I have a problem where my errors are normally distributed and I want to know what the expected maximum error is if I repeat the process $n$ times.
What is the smallest constant $C$ such that the following statement is true for all $n\geq 2$?
Let $X_1, X_2, \cdots, X_n$ be independent standard Gaussian random variables. Then $$\mathbb{E}\left[\max_{i=1}^n \left|X_i\right| \right] \leq C \sqrt{\log_e n}.$$
I can show that the answer is between $1.35$ and $2$.
Solution 1:
The inequality holds with $C=\sqrt{2}$, and this is the optimal constant (the optimality follows from here).
Outline of the proof:
Let $\varphi$ and $\Psi$ be the pdf and complementary cdf of standard normal distribution. Using the inequality $\Psi(x)< \varphi(x)/x$ for $x>0$, it is easy to show that $-\log \Psi(x)$ is convex, therefore, its inverse $G(t) = \Psi^{-1}(e^{-t})$ is concave. Note also that $G$ is increasing.

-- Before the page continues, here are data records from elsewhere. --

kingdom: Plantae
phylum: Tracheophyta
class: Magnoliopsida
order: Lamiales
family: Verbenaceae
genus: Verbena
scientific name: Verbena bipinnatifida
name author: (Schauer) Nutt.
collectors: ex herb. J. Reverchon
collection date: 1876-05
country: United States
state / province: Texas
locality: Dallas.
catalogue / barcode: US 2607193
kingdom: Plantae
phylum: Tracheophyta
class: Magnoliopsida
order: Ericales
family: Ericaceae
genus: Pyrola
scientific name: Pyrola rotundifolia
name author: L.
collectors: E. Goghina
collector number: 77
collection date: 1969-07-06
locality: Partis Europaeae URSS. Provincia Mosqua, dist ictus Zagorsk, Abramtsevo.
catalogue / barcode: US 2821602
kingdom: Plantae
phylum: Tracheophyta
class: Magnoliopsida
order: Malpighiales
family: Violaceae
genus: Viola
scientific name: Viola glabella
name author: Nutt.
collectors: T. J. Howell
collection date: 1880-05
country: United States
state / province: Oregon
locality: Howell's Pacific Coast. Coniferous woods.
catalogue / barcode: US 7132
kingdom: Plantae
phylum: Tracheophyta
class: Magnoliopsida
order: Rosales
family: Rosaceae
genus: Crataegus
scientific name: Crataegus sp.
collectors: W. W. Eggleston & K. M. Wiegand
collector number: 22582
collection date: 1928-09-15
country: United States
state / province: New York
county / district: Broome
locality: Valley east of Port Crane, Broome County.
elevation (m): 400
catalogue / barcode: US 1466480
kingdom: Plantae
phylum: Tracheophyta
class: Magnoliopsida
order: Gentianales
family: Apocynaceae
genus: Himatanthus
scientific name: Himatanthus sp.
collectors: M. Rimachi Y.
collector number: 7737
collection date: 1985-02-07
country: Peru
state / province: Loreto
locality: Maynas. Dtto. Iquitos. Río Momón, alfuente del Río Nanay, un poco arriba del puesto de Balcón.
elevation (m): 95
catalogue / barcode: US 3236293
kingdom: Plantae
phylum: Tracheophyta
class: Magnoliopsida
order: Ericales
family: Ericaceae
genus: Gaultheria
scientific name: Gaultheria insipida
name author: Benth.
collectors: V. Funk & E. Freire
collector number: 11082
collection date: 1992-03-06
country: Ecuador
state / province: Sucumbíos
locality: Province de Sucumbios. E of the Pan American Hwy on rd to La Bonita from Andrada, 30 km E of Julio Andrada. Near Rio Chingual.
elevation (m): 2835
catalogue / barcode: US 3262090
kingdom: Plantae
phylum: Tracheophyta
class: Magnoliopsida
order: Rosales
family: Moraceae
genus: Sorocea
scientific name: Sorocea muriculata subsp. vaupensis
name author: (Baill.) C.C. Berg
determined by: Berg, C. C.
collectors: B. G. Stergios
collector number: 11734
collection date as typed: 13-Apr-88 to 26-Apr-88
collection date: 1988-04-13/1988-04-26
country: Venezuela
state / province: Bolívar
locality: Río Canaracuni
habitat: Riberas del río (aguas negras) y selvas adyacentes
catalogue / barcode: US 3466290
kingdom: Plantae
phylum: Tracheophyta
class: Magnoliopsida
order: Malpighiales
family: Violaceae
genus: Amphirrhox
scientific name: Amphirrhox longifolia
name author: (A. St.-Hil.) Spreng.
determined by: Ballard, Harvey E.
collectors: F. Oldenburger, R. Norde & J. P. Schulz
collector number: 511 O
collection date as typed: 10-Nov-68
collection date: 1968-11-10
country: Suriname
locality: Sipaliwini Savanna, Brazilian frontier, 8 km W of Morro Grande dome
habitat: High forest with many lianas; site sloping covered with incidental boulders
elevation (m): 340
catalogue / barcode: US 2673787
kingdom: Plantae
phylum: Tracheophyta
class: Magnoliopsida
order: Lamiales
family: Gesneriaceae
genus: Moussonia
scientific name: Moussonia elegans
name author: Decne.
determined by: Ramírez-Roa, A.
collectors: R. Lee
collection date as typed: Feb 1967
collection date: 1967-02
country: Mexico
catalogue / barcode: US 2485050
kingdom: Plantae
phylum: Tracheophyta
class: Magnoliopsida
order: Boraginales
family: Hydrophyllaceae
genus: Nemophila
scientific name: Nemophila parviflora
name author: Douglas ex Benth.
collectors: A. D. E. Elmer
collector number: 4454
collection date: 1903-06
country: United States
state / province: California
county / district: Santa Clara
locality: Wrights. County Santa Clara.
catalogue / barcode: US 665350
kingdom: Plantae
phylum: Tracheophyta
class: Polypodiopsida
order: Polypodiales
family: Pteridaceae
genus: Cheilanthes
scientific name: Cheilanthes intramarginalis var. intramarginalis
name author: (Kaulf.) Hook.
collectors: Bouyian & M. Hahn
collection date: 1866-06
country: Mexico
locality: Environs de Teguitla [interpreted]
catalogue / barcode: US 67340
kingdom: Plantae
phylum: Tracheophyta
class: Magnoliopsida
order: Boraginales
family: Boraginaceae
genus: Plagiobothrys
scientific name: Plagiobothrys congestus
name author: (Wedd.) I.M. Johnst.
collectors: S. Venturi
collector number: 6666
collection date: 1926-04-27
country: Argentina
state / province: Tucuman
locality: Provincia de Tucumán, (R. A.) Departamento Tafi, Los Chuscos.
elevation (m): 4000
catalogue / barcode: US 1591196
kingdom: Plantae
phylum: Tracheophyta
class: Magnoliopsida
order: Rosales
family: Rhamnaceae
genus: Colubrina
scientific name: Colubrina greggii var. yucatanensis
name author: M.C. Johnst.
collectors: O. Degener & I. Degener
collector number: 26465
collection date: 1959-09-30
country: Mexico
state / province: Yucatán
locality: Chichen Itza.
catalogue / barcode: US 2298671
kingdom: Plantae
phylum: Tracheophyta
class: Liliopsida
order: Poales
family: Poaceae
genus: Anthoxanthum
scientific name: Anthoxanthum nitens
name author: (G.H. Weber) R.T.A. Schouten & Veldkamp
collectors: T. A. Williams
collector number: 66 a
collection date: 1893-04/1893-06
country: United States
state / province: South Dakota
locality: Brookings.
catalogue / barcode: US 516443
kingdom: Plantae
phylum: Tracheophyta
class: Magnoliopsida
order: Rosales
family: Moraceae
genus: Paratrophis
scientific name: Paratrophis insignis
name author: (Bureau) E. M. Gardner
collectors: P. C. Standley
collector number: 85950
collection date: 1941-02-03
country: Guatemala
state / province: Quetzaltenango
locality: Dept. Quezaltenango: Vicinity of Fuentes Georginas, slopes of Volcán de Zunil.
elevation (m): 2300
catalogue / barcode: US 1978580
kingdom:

Applying the quantile transformation, $X_k = G(Y_k)$, where $Y_k$ are iid $\operatorname{Exp}(1)$. Denoting $X_{(n)} = \max_k X_k$, $Y_{(n)} = \max_k Y_k$ and using the monotonicity and concavity of $G$, we get with the help of Jensen's inequality $$ E[X_{(n)}] = E[G(E_{(n)})]\le G(E[Y_{(n)}]) = G(H_n), $$ where $H_n = 1+\frac12 + \dots + \frac1n$ is the $n$th harmonic number (the distribution of exponential order statistics is well known). Since $H_n\le \log n + 1$ for all $n$, we get $$ E[X_{(n)}]\le G(\log n+1) = \Psi^{-1}\big(\tfrac1{en}\big). $$
Using the inequality $\Psi(x)< \varphi(x)/x$ again, $$ \Psi(\sqrt{2 \log n}) \le \frac{1}{2\sqrt{\pi\log n}}e^{-\log n} \le \frac{1}{en}. $$ As $\Psi$ decreases, $$ E[X_{(n)}]\le \sqrt{2\log n}, $$ as required.